J. Sturm, C. Stachniss, and W. Burgard. A probabilistic framework for learning kinematic models of articulated objects. Journal of Artificial Intelligence Research, 41(2):477–526, 2011.

Example data is provided in the test/data folder (in the form of a difference trajectory of the poses of two objects) that contains 2 segments: rotational motion, followed by rigid motion between two objects.

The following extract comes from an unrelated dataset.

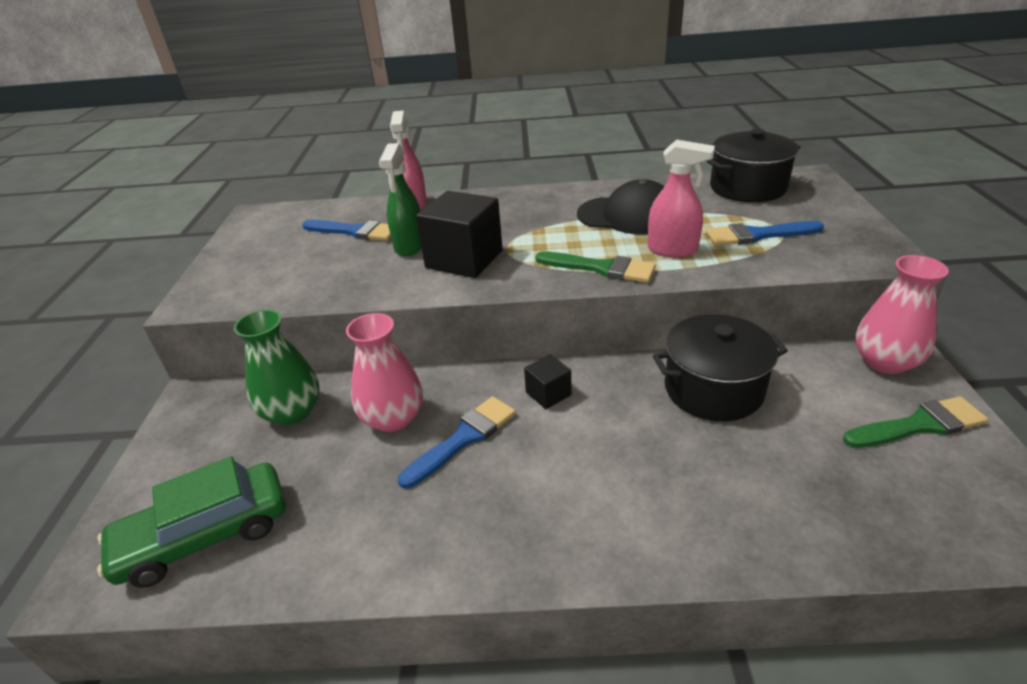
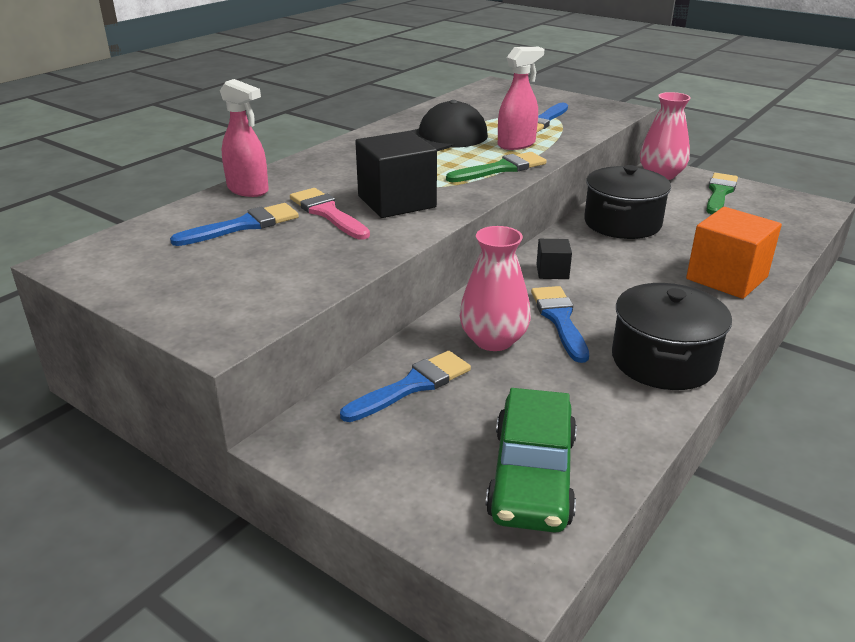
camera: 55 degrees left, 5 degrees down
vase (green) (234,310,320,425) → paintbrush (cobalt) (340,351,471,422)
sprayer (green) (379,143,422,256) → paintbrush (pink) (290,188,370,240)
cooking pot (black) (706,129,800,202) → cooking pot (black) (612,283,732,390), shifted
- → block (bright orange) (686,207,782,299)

First, run the changepoint server:

```
1 roslaunch changepoint changepoint_server.launch
```

Then:

should result in:

Model: rotational Length: 43 Start: 0 End: 42 rot_radius : 0.100188846698 rot_center.x : -0.0237696457762 rot_center.y : -0.0232395299195 rot_center.z : -0.00476561153689 rot_axis.x : 0.0168210955552 rot_axis.y : -0.0347638765967 rot_axis.z : 0.240095357072 rot_axis.w : 0.969980795243 rot_orientation.x : -0.000544986444002 rot_orientation.y : -0.0180811333546 rot_orientation.z : 0.133017461034 rot_orientation.w : 0.990948601425 log_likelihood : 185.088191002 model_evidence : 6.43118550699 Model: rigid Length: 63 Start: 43 End: 105 rigid_position.x : 0.0763430434138 rigid_position.y : -0.0408163083626 rigid_position.z : 0.00269622400637 rigid_orientation.x : 0.0437177485907 rigid_orientation.y : -0.019221237714 rigid_orientation.z : 0.0095507242092 rigid_orientation.w : 0.998813338991 log_likelihood : 258.428841159 model_evidence : 245.99943698

Unlike the Gaussian example, the articulation models have some parameters to tune. Currently, these are hardcoded in articulation.cpp. A brief description of each:

- sigma_position: The expected standard deviation of position data in meters. It is very important for this to be approximately accurate based on the noise of the source of your data, as it greatly affects how heavily to penalize deviations from a model, which in turn distinguish between actual change and noise.
- sigma_orientation: The expected standard deviation of orientation data in radians. Also important to set correctly for the same reasons as sigma_position.
- optimizer_iterations: The number of iterations to run nonlinear BFGS optimization on each set of parameters from each SAC iteration. Even if this is set to 0, there will still be optimization done on the final parameters. It is generally fine to set this to 0, and setting it higher than zero will greatly impact running time.
- sac_iterations: The number of sample consensus (SAC) iterations to randomly try to find good model parameters for each segment fit.
- prior_outlier_ratio: The expected weighted outlier ratio from Sturm et al.